Collected data:
****

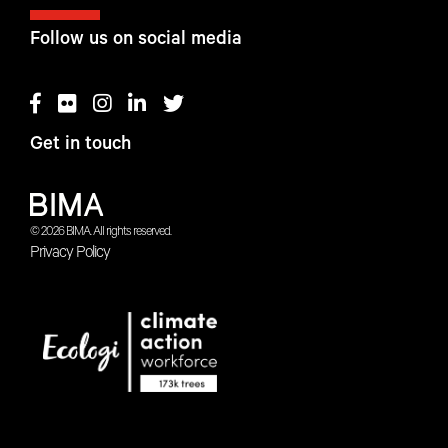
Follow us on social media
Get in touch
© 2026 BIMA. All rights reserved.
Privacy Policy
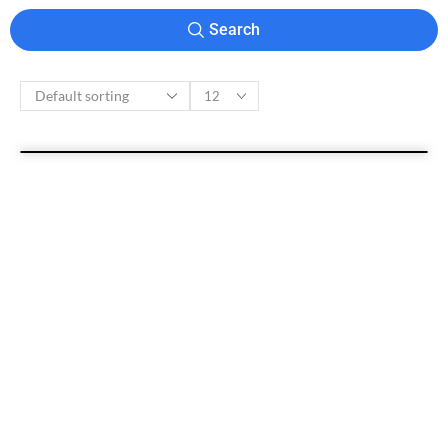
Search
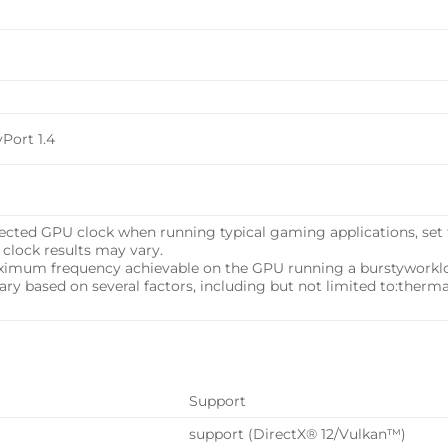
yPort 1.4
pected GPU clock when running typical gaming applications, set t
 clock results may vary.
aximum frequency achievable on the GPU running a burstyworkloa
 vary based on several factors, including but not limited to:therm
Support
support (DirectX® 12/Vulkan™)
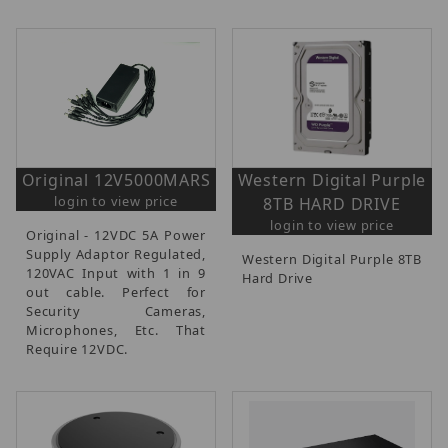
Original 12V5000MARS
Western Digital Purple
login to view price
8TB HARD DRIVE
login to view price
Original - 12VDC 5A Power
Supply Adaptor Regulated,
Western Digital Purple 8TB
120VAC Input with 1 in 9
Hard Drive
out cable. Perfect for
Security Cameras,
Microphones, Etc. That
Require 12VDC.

****

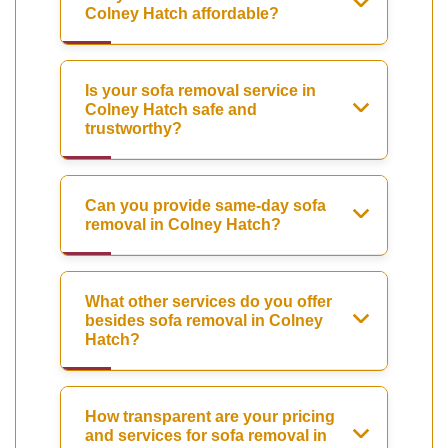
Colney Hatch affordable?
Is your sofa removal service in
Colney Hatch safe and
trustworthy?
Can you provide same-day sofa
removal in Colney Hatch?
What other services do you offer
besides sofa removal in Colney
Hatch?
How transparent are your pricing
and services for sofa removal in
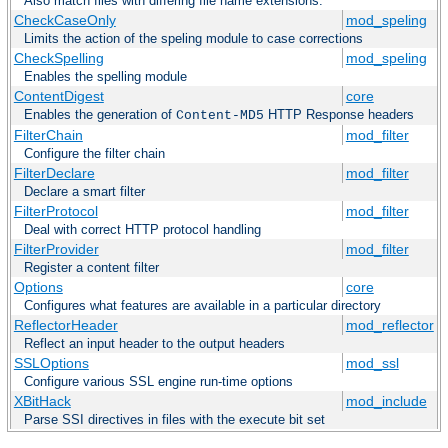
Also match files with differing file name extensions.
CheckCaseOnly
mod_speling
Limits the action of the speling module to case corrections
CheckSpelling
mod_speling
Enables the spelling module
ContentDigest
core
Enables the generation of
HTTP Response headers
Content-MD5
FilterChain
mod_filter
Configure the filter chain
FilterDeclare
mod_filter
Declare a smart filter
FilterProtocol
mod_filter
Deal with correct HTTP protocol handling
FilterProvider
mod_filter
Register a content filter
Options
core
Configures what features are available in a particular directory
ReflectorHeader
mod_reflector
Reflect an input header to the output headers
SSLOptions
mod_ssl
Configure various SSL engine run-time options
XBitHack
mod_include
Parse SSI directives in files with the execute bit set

****

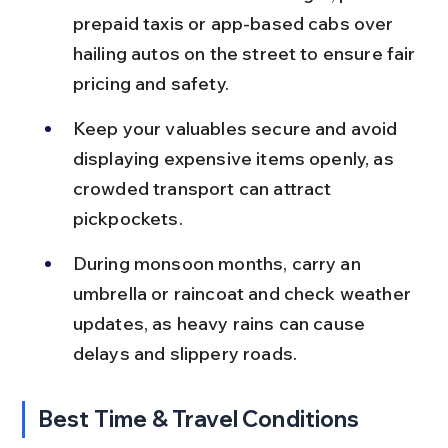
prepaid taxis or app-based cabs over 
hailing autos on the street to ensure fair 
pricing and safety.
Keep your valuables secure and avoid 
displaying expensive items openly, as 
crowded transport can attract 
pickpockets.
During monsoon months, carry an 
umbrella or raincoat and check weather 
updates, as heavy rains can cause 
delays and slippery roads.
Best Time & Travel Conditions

****

◆ **What the exercise asks**
Above are records; repeat only the lines from the line with "Follow us on social media" through the line with "aximum frequency achievable", and leave pictures out.

◆ **Problem solution**
Follow us on social media
Get in touch
© 2026 BIMA. All rights reserved.
Privacy Policy
Search
yPort 1.4
pected GPU clock when running typical gaming applications, set t
 clock results may vary.
aximum frequency achievable on the GPU running a burstyworkloa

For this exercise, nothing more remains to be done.